Input records
━━━━━━

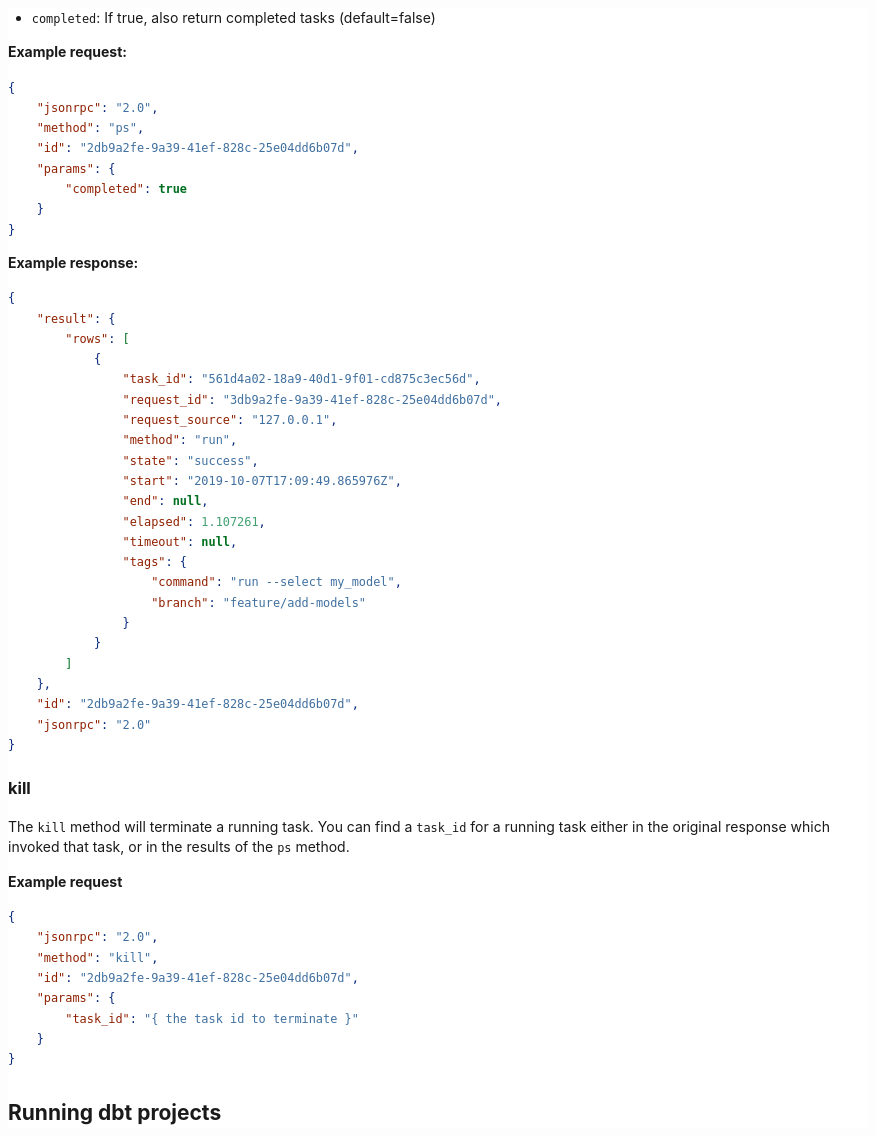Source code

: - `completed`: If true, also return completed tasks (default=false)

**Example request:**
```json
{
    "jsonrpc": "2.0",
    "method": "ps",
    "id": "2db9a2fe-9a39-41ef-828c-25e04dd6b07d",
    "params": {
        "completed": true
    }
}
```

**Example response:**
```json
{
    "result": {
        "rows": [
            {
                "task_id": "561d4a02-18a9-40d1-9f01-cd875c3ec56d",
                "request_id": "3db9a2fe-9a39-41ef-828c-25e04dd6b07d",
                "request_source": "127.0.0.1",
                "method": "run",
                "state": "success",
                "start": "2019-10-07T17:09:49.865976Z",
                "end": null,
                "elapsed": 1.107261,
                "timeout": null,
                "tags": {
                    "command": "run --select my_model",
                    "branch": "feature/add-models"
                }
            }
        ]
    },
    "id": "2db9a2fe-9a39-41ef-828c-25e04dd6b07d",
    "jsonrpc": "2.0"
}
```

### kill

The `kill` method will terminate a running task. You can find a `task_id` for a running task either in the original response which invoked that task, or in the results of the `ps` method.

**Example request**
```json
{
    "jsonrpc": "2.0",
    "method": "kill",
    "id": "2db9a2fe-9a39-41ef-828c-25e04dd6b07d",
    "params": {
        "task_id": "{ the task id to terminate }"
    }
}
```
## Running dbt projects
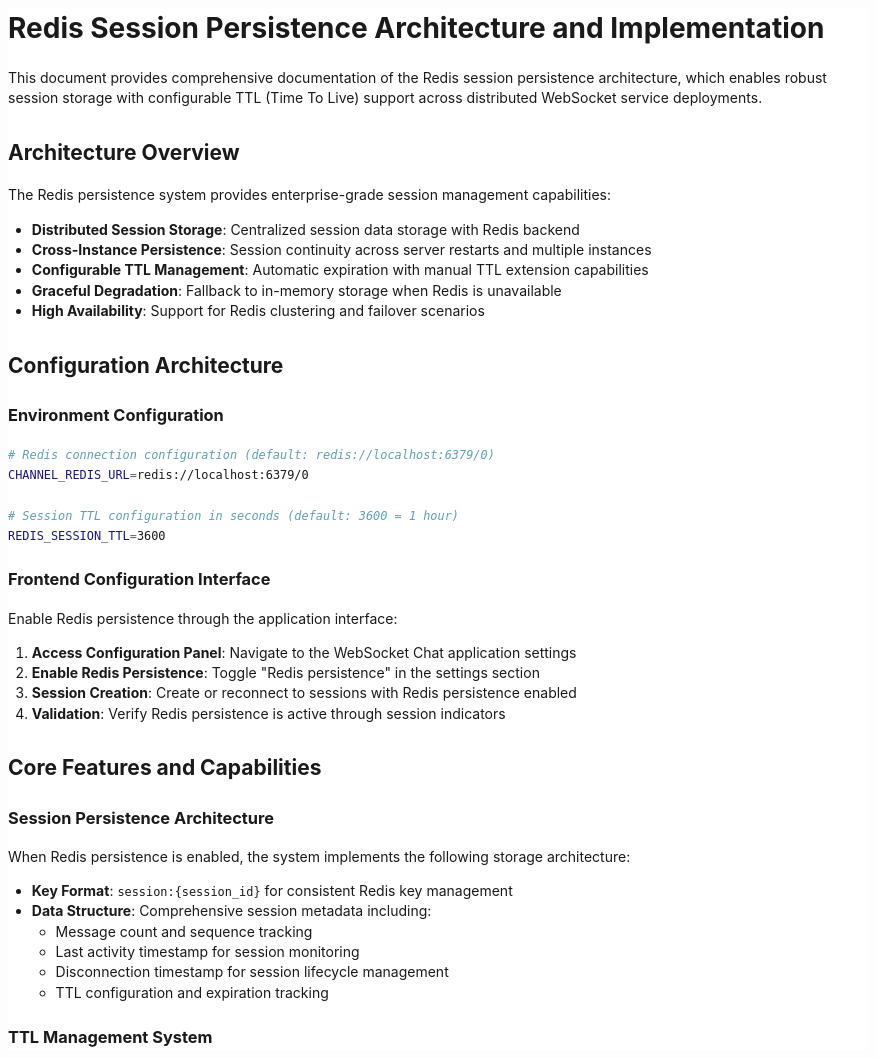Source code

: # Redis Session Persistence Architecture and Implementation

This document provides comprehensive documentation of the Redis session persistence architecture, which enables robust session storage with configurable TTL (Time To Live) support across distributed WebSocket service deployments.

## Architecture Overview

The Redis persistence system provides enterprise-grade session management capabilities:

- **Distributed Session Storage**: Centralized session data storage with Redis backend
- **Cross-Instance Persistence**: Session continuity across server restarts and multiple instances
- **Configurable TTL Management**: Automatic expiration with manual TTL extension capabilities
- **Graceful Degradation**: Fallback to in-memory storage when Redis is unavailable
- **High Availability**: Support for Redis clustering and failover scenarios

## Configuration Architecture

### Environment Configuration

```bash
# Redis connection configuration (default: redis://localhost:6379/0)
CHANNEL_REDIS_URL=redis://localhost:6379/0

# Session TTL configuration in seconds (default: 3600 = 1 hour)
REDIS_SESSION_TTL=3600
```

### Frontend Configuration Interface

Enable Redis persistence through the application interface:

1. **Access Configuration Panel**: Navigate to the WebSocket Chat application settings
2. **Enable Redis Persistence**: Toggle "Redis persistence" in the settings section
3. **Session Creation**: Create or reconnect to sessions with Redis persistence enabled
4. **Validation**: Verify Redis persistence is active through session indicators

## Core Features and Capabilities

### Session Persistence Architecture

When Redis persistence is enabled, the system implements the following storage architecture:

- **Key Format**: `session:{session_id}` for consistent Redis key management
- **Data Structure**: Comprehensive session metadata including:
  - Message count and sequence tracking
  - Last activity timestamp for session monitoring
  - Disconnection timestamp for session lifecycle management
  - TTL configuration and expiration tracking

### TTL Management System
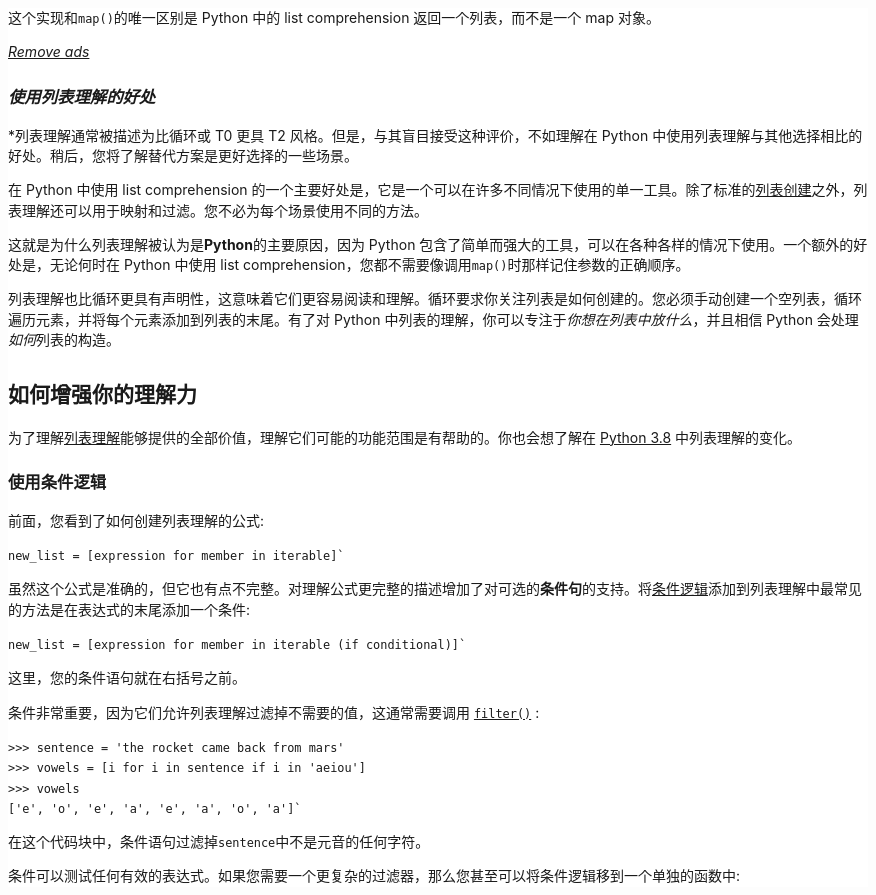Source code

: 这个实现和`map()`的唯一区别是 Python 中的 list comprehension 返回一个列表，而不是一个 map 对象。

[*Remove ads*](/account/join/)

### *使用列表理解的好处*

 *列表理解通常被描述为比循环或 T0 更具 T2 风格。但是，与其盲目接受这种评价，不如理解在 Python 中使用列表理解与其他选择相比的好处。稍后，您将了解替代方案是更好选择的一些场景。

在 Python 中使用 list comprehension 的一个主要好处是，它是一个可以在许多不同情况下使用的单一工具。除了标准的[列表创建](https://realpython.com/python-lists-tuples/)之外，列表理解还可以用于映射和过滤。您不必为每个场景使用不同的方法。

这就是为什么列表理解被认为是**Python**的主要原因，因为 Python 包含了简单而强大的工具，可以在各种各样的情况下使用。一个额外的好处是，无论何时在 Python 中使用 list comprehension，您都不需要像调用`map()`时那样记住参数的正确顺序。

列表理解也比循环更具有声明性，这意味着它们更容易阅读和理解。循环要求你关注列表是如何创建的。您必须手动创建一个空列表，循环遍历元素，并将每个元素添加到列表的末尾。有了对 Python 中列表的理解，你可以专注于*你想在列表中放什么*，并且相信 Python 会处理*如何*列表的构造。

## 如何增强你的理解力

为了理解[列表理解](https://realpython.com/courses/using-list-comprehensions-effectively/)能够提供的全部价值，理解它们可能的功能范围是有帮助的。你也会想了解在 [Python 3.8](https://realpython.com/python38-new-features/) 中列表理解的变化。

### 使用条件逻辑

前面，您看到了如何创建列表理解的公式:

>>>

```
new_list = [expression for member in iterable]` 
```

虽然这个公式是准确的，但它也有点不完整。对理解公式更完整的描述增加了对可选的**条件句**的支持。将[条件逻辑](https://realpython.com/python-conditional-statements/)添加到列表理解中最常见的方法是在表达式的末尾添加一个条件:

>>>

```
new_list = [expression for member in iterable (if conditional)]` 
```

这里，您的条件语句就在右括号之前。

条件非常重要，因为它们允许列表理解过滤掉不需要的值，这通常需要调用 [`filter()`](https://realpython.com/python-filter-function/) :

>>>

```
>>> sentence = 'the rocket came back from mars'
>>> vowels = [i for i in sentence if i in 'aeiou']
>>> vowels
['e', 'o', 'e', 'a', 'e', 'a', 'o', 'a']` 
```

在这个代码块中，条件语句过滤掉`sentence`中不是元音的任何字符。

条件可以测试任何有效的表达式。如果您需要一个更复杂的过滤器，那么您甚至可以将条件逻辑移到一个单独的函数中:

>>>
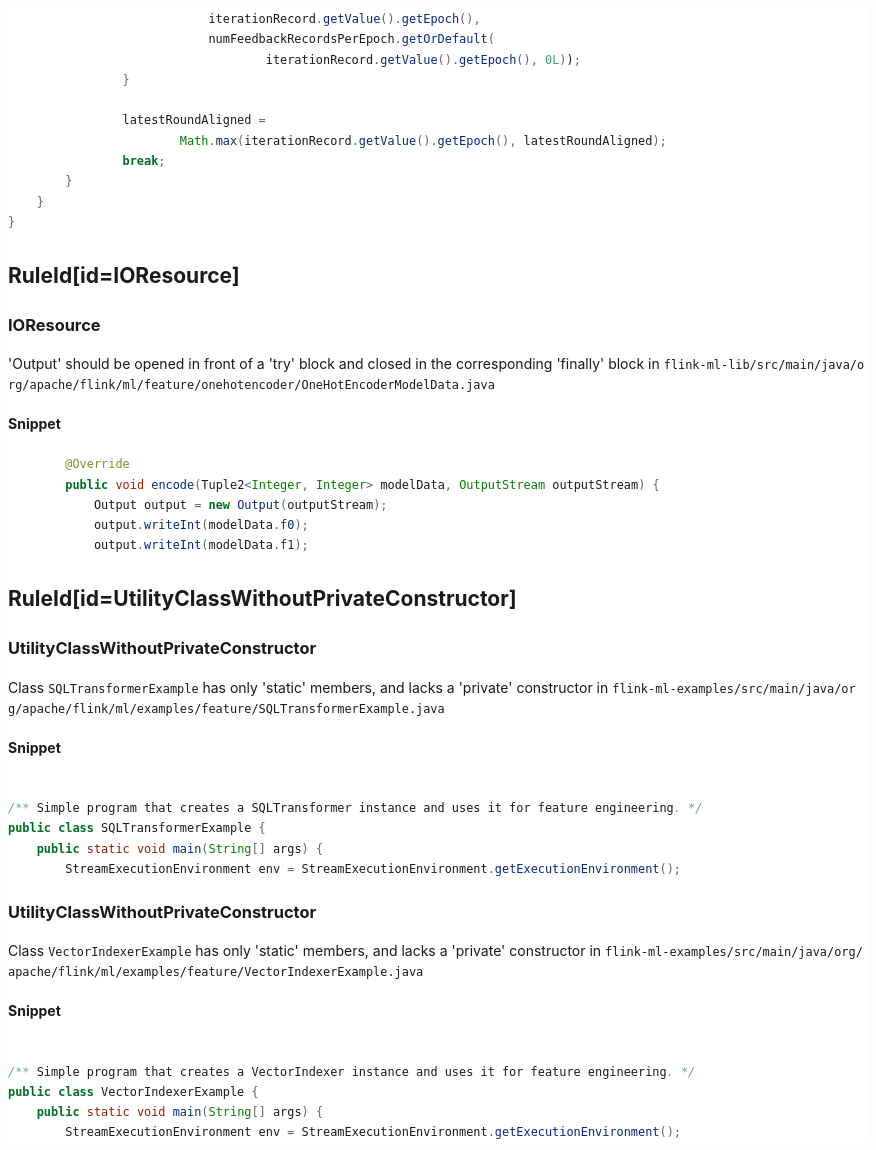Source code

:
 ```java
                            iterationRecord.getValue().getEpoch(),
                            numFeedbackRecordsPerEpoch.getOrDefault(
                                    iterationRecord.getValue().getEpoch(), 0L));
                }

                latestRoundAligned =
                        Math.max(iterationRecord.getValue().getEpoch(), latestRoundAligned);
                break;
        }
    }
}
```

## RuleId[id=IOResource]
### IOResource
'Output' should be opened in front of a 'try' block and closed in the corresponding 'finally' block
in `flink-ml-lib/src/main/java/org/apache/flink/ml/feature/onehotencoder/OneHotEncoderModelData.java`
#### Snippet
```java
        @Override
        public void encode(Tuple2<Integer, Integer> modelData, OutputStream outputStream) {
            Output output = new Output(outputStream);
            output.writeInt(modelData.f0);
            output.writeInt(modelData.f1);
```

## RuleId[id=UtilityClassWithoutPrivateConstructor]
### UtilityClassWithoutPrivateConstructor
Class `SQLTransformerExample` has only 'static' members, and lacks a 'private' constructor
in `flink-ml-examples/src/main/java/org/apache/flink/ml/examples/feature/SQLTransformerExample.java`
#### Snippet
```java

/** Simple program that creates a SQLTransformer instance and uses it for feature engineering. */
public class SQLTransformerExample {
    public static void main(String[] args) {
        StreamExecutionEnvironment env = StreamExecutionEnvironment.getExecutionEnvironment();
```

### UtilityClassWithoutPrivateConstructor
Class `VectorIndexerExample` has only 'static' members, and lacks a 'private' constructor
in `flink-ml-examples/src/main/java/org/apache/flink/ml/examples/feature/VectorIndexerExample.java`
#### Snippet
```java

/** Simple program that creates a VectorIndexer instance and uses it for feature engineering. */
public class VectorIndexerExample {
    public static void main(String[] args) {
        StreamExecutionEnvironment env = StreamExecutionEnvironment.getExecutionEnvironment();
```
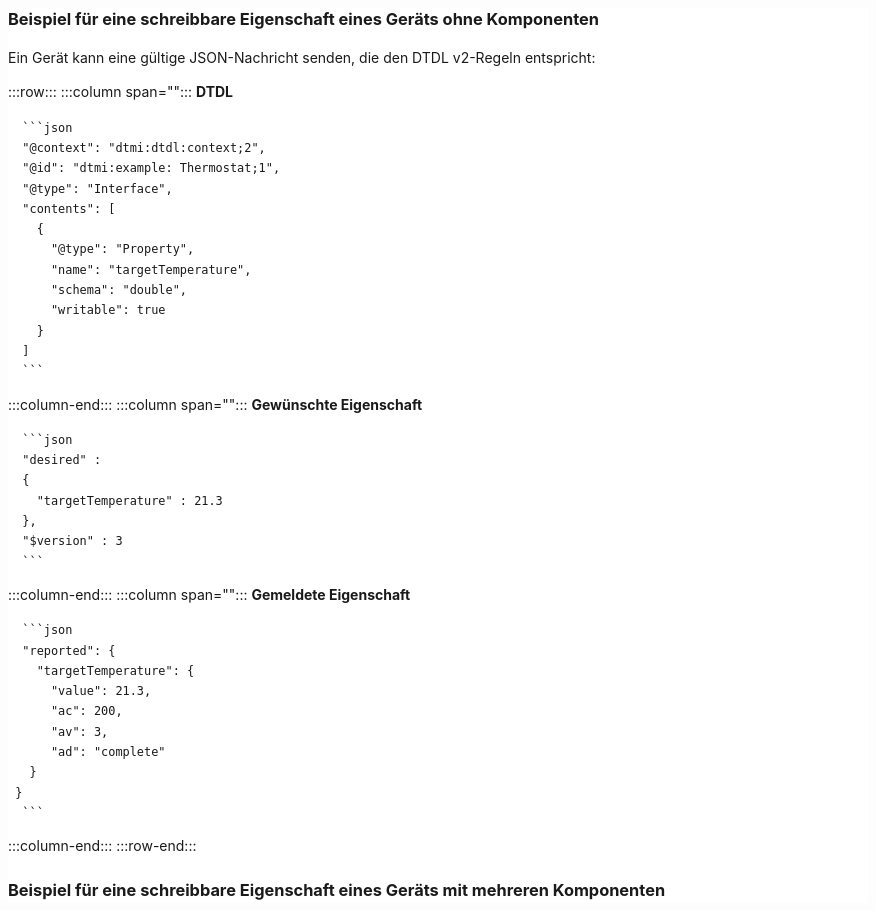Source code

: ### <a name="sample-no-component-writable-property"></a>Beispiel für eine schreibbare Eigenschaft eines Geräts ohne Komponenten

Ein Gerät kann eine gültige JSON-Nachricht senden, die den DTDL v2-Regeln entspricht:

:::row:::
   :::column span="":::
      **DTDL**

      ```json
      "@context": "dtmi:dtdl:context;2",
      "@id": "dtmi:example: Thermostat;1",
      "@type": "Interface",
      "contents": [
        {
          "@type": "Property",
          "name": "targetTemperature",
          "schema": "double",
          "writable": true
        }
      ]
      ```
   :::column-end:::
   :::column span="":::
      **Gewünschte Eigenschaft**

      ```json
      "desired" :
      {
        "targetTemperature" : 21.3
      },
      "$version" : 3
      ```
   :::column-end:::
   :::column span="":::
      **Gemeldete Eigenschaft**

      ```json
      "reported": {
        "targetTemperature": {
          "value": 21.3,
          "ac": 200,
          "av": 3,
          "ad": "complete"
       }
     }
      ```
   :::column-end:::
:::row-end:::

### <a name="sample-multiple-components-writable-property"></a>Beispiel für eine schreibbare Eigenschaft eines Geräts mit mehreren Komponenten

━━━━━━

Exercise aim
Return each line of the data above that includes the word "Simple".

Exercise response
/** Simple program that creates a SQLTransformer instance and uses it for feature engineering. */
/** Simple program that creates a VectorIndexer instance and uses it for feature engineering. */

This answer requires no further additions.